- **EXCERPTED PASSAGE**

Google Groups no longer supports new Usenet posts or subscriptions. Historical content remains viewable.
Dismiss

python 3: sorting with a comparison function

1 view
Skip to first unread message

Thomas Heller

unread,
Oct 9, 2008, 3:32:09 PM10/9/08
to
Does Python 3 have no way anymore to sort with a comparison function?

Both [].sort() and sorted() seem to accept only 'key' and 'reverse' arguments,
the 'cmp' argument seems to be gone. Can that be?

Thomas

bearoph...@lycos.com

unread,
Oct 9, 2008, 4:36:58 PM10/9/08
to
Thomas Heller:

> the 'cmp' argument seems to be gone. Can that be?

Yes, that's a wonderful thing, because from the code I see around
99.9% of people see the cmp and just use it, totally ignoring the
presence of the 'key' argument, that allows better and shorter
solutions of the sorting problem. So removing the cmp is the only way
to rub the nose of programmers on the right solution, and it goes well
with the Python "There should be one-- and preferably only one --
obvious way to do it.".

For most of very uncommon situations where key isn't the right thing,
you can use this code by Hettinger:

def cmp2key(mycmp):
"Converts a cmp= function into a key= function"
class K:
def __init__(self, obj, *args):
self.obj = obj
def __cmp__(self, other):
return mycmp(self.obj, other.obj)
return K
s.sort(key=cmp2key(lambda p, q: cmp(p.lower(), q.lower())))

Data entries
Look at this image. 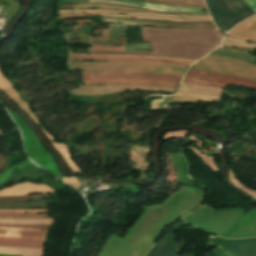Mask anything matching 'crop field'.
Returning <instances> with one entry per match:
<instances>
[{"label": "crop field", "instance_id": "crop-field-31", "mask_svg": "<svg viewBox=\"0 0 256 256\" xmlns=\"http://www.w3.org/2000/svg\"><path fill=\"white\" fill-rule=\"evenodd\" d=\"M0 137H3L1 133H0Z\"/></svg>", "mask_w": 256, "mask_h": 256}, {"label": "crop field", "instance_id": "crop-field-15", "mask_svg": "<svg viewBox=\"0 0 256 256\" xmlns=\"http://www.w3.org/2000/svg\"><path fill=\"white\" fill-rule=\"evenodd\" d=\"M146 256H177V254L168 235H166L149 251Z\"/></svg>", "mask_w": 256, "mask_h": 256}, {"label": "crop field", "instance_id": "crop-field-21", "mask_svg": "<svg viewBox=\"0 0 256 256\" xmlns=\"http://www.w3.org/2000/svg\"><path fill=\"white\" fill-rule=\"evenodd\" d=\"M0 227H18V228H46L48 229V225H18V224H2L0 223Z\"/></svg>", "mask_w": 256, "mask_h": 256}, {"label": "crop field", "instance_id": "crop-field-4", "mask_svg": "<svg viewBox=\"0 0 256 256\" xmlns=\"http://www.w3.org/2000/svg\"><path fill=\"white\" fill-rule=\"evenodd\" d=\"M244 211L245 210L238 208L218 211L190 225L197 226L218 236L235 238L240 229L234 228L233 226L241 218Z\"/></svg>", "mask_w": 256, "mask_h": 256}, {"label": "crop field", "instance_id": "crop-field-20", "mask_svg": "<svg viewBox=\"0 0 256 256\" xmlns=\"http://www.w3.org/2000/svg\"><path fill=\"white\" fill-rule=\"evenodd\" d=\"M167 100L168 98L151 100V111L165 109L168 103Z\"/></svg>", "mask_w": 256, "mask_h": 256}, {"label": "crop field", "instance_id": "crop-field-1", "mask_svg": "<svg viewBox=\"0 0 256 256\" xmlns=\"http://www.w3.org/2000/svg\"><path fill=\"white\" fill-rule=\"evenodd\" d=\"M203 196L200 190L183 185L162 204L147 206L123 238L113 233L98 256H143L161 231L202 203Z\"/></svg>", "mask_w": 256, "mask_h": 256}, {"label": "crop field", "instance_id": "crop-field-27", "mask_svg": "<svg viewBox=\"0 0 256 256\" xmlns=\"http://www.w3.org/2000/svg\"><path fill=\"white\" fill-rule=\"evenodd\" d=\"M142 1L155 2V3H161V4H169V5L186 6V7L206 8L205 6H193V5H185V4H176V3L161 2V1H155V0H142Z\"/></svg>", "mask_w": 256, "mask_h": 256}, {"label": "crop field", "instance_id": "crop-field-25", "mask_svg": "<svg viewBox=\"0 0 256 256\" xmlns=\"http://www.w3.org/2000/svg\"><path fill=\"white\" fill-rule=\"evenodd\" d=\"M165 1L185 3V4L205 5L203 0H165Z\"/></svg>", "mask_w": 256, "mask_h": 256}, {"label": "crop field", "instance_id": "crop-field-7", "mask_svg": "<svg viewBox=\"0 0 256 256\" xmlns=\"http://www.w3.org/2000/svg\"><path fill=\"white\" fill-rule=\"evenodd\" d=\"M176 88L156 87L145 85H81L80 88L71 90L70 94L101 95L115 92L147 91L173 93Z\"/></svg>", "mask_w": 256, "mask_h": 256}, {"label": "crop field", "instance_id": "crop-field-12", "mask_svg": "<svg viewBox=\"0 0 256 256\" xmlns=\"http://www.w3.org/2000/svg\"><path fill=\"white\" fill-rule=\"evenodd\" d=\"M46 234L47 230L0 228V237L45 239Z\"/></svg>", "mask_w": 256, "mask_h": 256}, {"label": "crop field", "instance_id": "crop-field-5", "mask_svg": "<svg viewBox=\"0 0 256 256\" xmlns=\"http://www.w3.org/2000/svg\"><path fill=\"white\" fill-rule=\"evenodd\" d=\"M193 68L213 73L256 79V65L213 55L200 61Z\"/></svg>", "mask_w": 256, "mask_h": 256}, {"label": "crop field", "instance_id": "crop-field-9", "mask_svg": "<svg viewBox=\"0 0 256 256\" xmlns=\"http://www.w3.org/2000/svg\"><path fill=\"white\" fill-rule=\"evenodd\" d=\"M69 60H98V61H141V62H165L178 65L191 66L195 62L161 59V58H147V57H128V56H80L71 55Z\"/></svg>", "mask_w": 256, "mask_h": 256}, {"label": "crop field", "instance_id": "crop-field-8", "mask_svg": "<svg viewBox=\"0 0 256 256\" xmlns=\"http://www.w3.org/2000/svg\"><path fill=\"white\" fill-rule=\"evenodd\" d=\"M209 242L216 243L228 256H256V238L227 240L211 235Z\"/></svg>", "mask_w": 256, "mask_h": 256}, {"label": "crop field", "instance_id": "crop-field-6", "mask_svg": "<svg viewBox=\"0 0 256 256\" xmlns=\"http://www.w3.org/2000/svg\"><path fill=\"white\" fill-rule=\"evenodd\" d=\"M183 83L205 87H216L222 89H224L225 84H232L256 89L255 80L235 76H224L194 69L190 70V72L185 77Z\"/></svg>", "mask_w": 256, "mask_h": 256}, {"label": "crop field", "instance_id": "crop-field-28", "mask_svg": "<svg viewBox=\"0 0 256 256\" xmlns=\"http://www.w3.org/2000/svg\"><path fill=\"white\" fill-rule=\"evenodd\" d=\"M168 101L218 102V101H212V100H196V99H184V98H175V97H170Z\"/></svg>", "mask_w": 256, "mask_h": 256}, {"label": "crop field", "instance_id": "crop-field-23", "mask_svg": "<svg viewBox=\"0 0 256 256\" xmlns=\"http://www.w3.org/2000/svg\"><path fill=\"white\" fill-rule=\"evenodd\" d=\"M147 50H151L150 44L130 45V51H147Z\"/></svg>", "mask_w": 256, "mask_h": 256}, {"label": "crop field", "instance_id": "crop-field-16", "mask_svg": "<svg viewBox=\"0 0 256 256\" xmlns=\"http://www.w3.org/2000/svg\"><path fill=\"white\" fill-rule=\"evenodd\" d=\"M52 221L53 219L51 218H3V217H0V222H3V223L51 224Z\"/></svg>", "mask_w": 256, "mask_h": 256}, {"label": "crop field", "instance_id": "crop-field-17", "mask_svg": "<svg viewBox=\"0 0 256 256\" xmlns=\"http://www.w3.org/2000/svg\"><path fill=\"white\" fill-rule=\"evenodd\" d=\"M218 210H220V209H218ZM213 211H217V210H215L214 208H212L209 205L204 203L203 205L199 206L194 211H192L191 213L186 215L183 218V220L189 224V223H191V222H193V221H195Z\"/></svg>", "mask_w": 256, "mask_h": 256}, {"label": "crop field", "instance_id": "crop-field-26", "mask_svg": "<svg viewBox=\"0 0 256 256\" xmlns=\"http://www.w3.org/2000/svg\"><path fill=\"white\" fill-rule=\"evenodd\" d=\"M47 214H34V215H10V214H0L3 217H46Z\"/></svg>", "mask_w": 256, "mask_h": 256}, {"label": "crop field", "instance_id": "crop-field-24", "mask_svg": "<svg viewBox=\"0 0 256 256\" xmlns=\"http://www.w3.org/2000/svg\"><path fill=\"white\" fill-rule=\"evenodd\" d=\"M247 237H256V232L241 229L239 234L236 236V238H247Z\"/></svg>", "mask_w": 256, "mask_h": 256}, {"label": "crop field", "instance_id": "crop-field-14", "mask_svg": "<svg viewBox=\"0 0 256 256\" xmlns=\"http://www.w3.org/2000/svg\"><path fill=\"white\" fill-rule=\"evenodd\" d=\"M69 8H107V9L155 12V13L176 14V15H208V14L165 13V12H156V11H150V10H144V9H136V8H128V7L112 6V5H101V4H72V5H60L59 6V9H69Z\"/></svg>", "mask_w": 256, "mask_h": 256}, {"label": "crop field", "instance_id": "crop-field-13", "mask_svg": "<svg viewBox=\"0 0 256 256\" xmlns=\"http://www.w3.org/2000/svg\"><path fill=\"white\" fill-rule=\"evenodd\" d=\"M45 240L0 238V246L43 249Z\"/></svg>", "mask_w": 256, "mask_h": 256}, {"label": "crop field", "instance_id": "crop-field-11", "mask_svg": "<svg viewBox=\"0 0 256 256\" xmlns=\"http://www.w3.org/2000/svg\"><path fill=\"white\" fill-rule=\"evenodd\" d=\"M228 36L256 42V17L248 19L233 29Z\"/></svg>", "mask_w": 256, "mask_h": 256}, {"label": "crop field", "instance_id": "crop-field-10", "mask_svg": "<svg viewBox=\"0 0 256 256\" xmlns=\"http://www.w3.org/2000/svg\"><path fill=\"white\" fill-rule=\"evenodd\" d=\"M174 96L221 99L222 91L216 89L198 88L181 84L179 91Z\"/></svg>", "mask_w": 256, "mask_h": 256}, {"label": "crop field", "instance_id": "crop-field-22", "mask_svg": "<svg viewBox=\"0 0 256 256\" xmlns=\"http://www.w3.org/2000/svg\"><path fill=\"white\" fill-rule=\"evenodd\" d=\"M0 213H47V209H43V210H0Z\"/></svg>", "mask_w": 256, "mask_h": 256}, {"label": "crop field", "instance_id": "crop-field-18", "mask_svg": "<svg viewBox=\"0 0 256 256\" xmlns=\"http://www.w3.org/2000/svg\"><path fill=\"white\" fill-rule=\"evenodd\" d=\"M42 252H43V250H36V249L0 247V253H2V254H16V255H23V256H41Z\"/></svg>", "mask_w": 256, "mask_h": 256}, {"label": "crop field", "instance_id": "crop-field-3", "mask_svg": "<svg viewBox=\"0 0 256 256\" xmlns=\"http://www.w3.org/2000/svg\"><path fill=\"white\" fill-rule=\"evenodd\" d=\"M79 70H115L130 72H145L155 74H171L183 76L189 67L177 66L165 63H141V62H68Z\"/></svg>", "mask_w": 256, "mask_h": 256}, {"label": "crop field", "instance_id": "crop-field-29", "mask_svg": "<svg viewBox=\"0 0 256 256\" xmlns=\"http://www.w3.org/2000/svg\"><path fill=\"white\" fill-rule=\"evenodd\" d=\"M256 12V0H244Z\"/></svg>", "mask_w": 256, "mask_h": 256}, {"label": "crop field", "instance_id": "crop-field-2", "mask_svg": "<svg viewBox=\"0 0 256 256\" xmlns=\"http://www.w3.org/2000/svg\"><path fill=\"white\" fill-rule=\"evenodd\" d=\"M84 84H145L177 87L182 77L144 73L94 71L82 72Z\"/></svg>", "mask_w": 256, "mask_h": 256}, {"label": "crop field", "instance_id": "crop-field-30", "mask_svg": "<svg viewBox=\"0 0 256 256\" xmlns=\"http://www.w3.org/2000/svg\"><path fill=\"white\" fill-rule=\"evenodd\" d=\"M0 256H16V255H2V254H0Z\"/></svg>", "mask_w": 256, "mask_h": 256}, {"label": "crop field", "instance_id": "crop-field-19", "mask_svg": "<svg viewBox=\"0 0 256 256\" xmlns=\"http://www.w3.org/2000/svg\"><path fill=\"white\" fill-rule=\"evenodd\" d=\"M52 197H57V195H39V196H29V197H0V201L30 200V199L52 198Z\"/></svg>", "mask_w": 256, "mask_h": 256}]
</instances>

- **REQUESTS**
1. From the Python 3 sorting thread, output the stretch from "python 3: sorting" through "a comparison function?".
2. According to Thomas Heller in the Python 3 sorting thread, which two arguments do [].sort() and sorted() seem to accept?
3. Translate this sentence from the Python 3 sorting thread into Spanish: "Does Python 3 have no way anymore to sort with a comparison function?"

- **SOLUTIONS TO THE TASKS**
1.
python 3: sorting with a comparison function

1 view
Skip to first unread message

Thomas Heller

unread,
Oct 9, 2008, 3:32:09 PM10/9/08
to
Does Python 3 have no way anymore to sort with a comparison function?

2. Only 'key' and 'reverse'.

3. ¿Python 3 ya no tiene ninguna forma de ordenar con una función de comparación?